Will Superman walk again? First the exciting science must confront formidable practical challenges.
Acorda Therapeutics, Inc.
by William A. Wells
Reprinted with permission from Chemistry & Biology.
Posted December 10, 1999 · Issue 68
Hype does not come naturally to Andrew Blight. As vice president for research and development at Acorda Therapeutics, Inc. (Hawthorne, New York), Blight trusts that the media will always portray his company's goal - a cure for spinal cord injury (SCI) - as being closer than it really is. But while Blight is struggling with the realities of complex drug trials, the basic science of central nervous system (CNS) regeneration looks downright exciting. A new generation of neuroscientists, trained in the young field of nerve growth and guidance, is hungry to apply their knowledge to CNS regeneration, even as the pioneers in the field are getting molecular.
"The regeneration field is exploding right now," says Ben Barres of Stanford University (California).
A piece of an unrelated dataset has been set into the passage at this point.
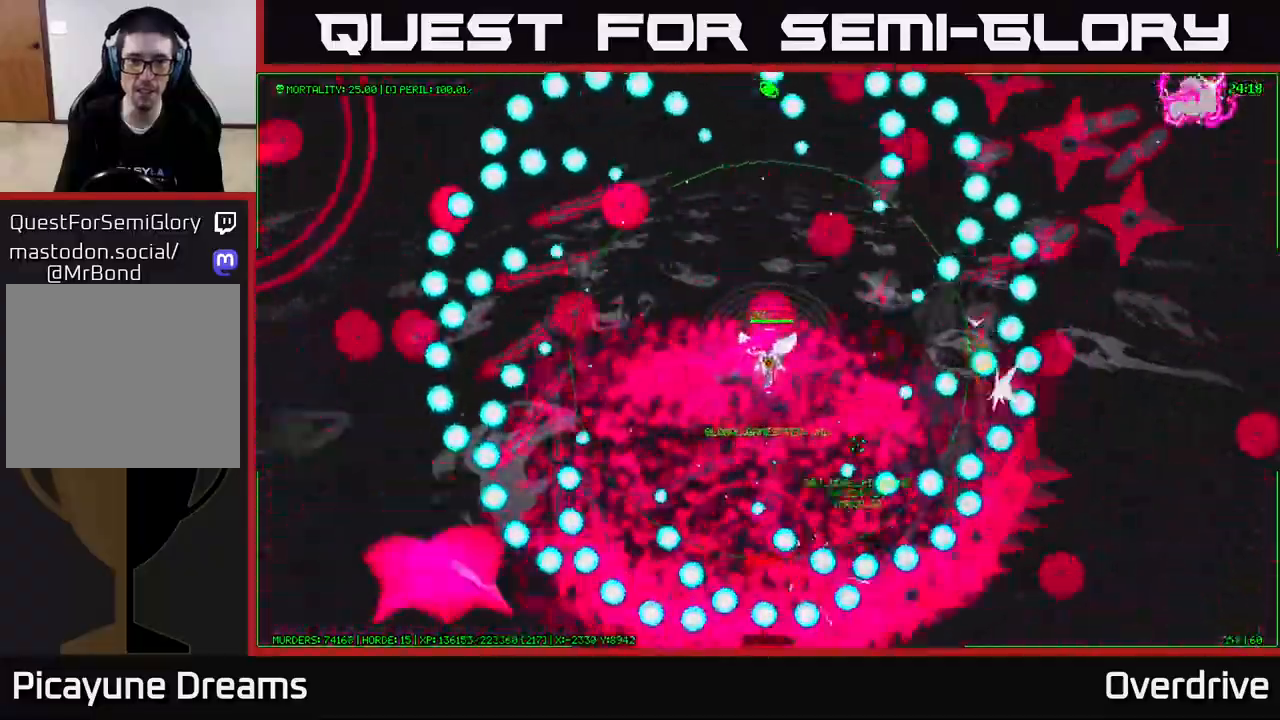
{"buttons": [], "left_stick": "center", "right_stick": "center", "events": [[33, "left_stick", "right"], [167, "left_stick", "left"], [333, "left_stick", "center"]]}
Still, Acorda CEO Ron Cohen realizes that any repair effort will be an immense challenge. "Someone has taken a hatchet to the major power grid cable coming into New York City," says Cohen. "An engineering tour de force is required."
The First Signs of Hope
Cohen's realism comes from his medical training - he even avoided a neurology residency because, he says, "the definition of neurology practice was diagnose and adios." After six years in another biotech company, however, he "felt that SCI chose me," he says. "I became convinced that this was the right time to work on nerve repair - that it was not a quixotic venture."
The first glimmer of hope for CNS regeneration came in 1981, when Samuel David and Albert Aguayo of McGill University in Montreal showed that lesioned CNS neurons could regrow if they were provided with a bridge made of tissue from the peripheral nervous system (PNS). "I had been taught that when you damage a nerve in the CNS it cannot recover," says Cohen. "That had not changed as dogma since the days when medical information came on papyrus." The 1981 experiments "told us for the first time that neurons in the CNS have the capacity to grow," says David.
The growth of a few nerve cell axons was exciting, but not enough to justify a company. "There are 2 million axons in an average spinal cord," says Cohen. "We had no idea how to grow back and reconnect 1.5 or 2 million axons, so no one even bothered. It was so daunting."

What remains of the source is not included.